RECORDED DATA below:

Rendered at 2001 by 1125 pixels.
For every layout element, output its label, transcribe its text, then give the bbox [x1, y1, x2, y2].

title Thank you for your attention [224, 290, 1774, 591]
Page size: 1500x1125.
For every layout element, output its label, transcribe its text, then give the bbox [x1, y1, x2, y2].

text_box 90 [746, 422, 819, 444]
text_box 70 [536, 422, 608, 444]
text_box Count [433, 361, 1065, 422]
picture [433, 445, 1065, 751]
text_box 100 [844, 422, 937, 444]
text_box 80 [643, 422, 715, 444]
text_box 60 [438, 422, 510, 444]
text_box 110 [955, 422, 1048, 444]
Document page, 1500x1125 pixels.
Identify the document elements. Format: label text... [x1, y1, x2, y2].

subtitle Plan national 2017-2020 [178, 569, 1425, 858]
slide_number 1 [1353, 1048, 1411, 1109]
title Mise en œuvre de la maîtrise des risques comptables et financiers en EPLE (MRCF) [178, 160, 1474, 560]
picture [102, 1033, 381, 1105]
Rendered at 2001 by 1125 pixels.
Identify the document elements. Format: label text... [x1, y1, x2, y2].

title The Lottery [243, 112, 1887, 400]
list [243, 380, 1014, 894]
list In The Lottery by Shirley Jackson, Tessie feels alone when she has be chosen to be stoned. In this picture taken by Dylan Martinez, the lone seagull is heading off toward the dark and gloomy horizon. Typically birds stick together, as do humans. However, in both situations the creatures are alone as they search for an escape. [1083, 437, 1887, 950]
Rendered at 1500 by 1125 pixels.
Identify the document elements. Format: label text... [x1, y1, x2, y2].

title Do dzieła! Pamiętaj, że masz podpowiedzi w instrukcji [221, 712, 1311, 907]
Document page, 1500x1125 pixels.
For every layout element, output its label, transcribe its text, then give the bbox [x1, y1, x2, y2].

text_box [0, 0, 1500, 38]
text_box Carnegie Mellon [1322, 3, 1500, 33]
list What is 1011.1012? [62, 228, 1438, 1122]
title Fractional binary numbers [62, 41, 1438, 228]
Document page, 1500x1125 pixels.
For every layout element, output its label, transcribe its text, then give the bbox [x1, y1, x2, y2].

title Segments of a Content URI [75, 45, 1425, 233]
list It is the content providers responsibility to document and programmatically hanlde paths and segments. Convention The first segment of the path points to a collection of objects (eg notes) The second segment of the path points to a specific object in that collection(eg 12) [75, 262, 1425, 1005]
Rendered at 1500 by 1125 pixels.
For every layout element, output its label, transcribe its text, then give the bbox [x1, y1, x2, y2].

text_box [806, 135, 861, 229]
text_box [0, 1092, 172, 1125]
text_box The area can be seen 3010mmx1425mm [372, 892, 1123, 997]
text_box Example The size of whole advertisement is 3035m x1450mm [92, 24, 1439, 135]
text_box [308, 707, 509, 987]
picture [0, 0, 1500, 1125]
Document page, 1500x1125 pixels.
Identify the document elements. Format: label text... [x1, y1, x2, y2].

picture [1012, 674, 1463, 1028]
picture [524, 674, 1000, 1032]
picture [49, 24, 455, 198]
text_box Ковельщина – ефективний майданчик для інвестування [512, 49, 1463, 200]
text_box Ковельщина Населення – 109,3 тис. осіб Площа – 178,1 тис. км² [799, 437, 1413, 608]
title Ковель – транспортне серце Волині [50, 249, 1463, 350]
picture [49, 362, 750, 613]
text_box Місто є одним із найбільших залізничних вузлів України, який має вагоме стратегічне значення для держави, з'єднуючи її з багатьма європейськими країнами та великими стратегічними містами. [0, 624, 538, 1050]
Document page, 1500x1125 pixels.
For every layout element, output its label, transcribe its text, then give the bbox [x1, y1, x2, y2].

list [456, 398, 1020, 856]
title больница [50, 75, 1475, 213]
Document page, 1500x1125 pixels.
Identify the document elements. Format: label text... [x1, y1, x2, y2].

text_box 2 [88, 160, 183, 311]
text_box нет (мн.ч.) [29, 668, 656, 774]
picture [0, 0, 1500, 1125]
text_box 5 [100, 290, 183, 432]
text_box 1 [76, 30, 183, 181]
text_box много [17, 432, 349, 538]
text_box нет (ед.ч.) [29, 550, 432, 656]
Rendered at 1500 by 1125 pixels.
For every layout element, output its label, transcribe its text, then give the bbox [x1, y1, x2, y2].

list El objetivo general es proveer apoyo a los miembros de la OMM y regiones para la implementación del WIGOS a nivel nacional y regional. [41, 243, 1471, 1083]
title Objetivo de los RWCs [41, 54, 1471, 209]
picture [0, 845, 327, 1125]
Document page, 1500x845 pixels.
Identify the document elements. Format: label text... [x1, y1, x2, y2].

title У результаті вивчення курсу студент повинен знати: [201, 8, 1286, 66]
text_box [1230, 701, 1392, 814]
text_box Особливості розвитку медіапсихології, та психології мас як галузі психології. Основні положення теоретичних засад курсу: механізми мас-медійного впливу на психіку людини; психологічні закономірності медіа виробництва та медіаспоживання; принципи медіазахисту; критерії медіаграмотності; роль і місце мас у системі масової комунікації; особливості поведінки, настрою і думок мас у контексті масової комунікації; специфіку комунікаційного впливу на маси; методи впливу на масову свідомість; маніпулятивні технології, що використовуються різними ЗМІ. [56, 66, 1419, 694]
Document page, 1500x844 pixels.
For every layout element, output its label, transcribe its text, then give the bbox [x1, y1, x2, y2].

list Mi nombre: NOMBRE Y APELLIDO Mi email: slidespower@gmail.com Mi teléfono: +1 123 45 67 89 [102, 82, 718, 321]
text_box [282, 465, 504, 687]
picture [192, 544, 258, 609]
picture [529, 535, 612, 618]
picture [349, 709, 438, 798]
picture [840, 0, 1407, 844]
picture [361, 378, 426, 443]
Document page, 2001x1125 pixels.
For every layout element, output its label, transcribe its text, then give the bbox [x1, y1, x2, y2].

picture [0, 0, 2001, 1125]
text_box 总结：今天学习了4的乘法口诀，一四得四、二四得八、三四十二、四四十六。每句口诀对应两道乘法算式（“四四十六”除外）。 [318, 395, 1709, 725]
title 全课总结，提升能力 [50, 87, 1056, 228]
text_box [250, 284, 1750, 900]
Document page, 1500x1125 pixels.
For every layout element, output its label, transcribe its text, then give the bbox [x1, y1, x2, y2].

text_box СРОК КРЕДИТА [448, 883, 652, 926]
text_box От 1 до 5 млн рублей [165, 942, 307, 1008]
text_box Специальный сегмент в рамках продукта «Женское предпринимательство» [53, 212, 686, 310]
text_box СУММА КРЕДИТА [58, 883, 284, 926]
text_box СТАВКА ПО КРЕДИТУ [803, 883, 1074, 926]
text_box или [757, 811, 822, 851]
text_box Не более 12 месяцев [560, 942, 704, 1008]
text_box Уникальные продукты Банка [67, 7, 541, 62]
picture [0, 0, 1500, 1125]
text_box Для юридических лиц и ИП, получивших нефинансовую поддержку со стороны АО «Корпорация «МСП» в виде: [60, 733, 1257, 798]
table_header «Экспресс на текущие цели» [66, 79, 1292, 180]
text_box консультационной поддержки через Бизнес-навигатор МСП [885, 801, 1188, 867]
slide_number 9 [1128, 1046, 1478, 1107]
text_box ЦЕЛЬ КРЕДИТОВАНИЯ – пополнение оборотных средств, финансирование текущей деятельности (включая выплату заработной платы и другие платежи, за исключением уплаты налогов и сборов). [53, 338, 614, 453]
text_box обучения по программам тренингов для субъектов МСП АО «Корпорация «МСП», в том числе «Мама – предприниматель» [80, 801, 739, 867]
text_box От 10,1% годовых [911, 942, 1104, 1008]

End of RECORDED DATA.

Everything from the first line of the data through the line containing "Page size: 1500x1125." should be echoed exactly. Add nothing.

Rendered at 2001 by 1125 pixels.
For every layout element, output its label, transcribe its text, then give the bbox [x1, y1, x2, y2].

title Thank you for your attention [224, 290, 1774, 591]
Page size: 1500x1125.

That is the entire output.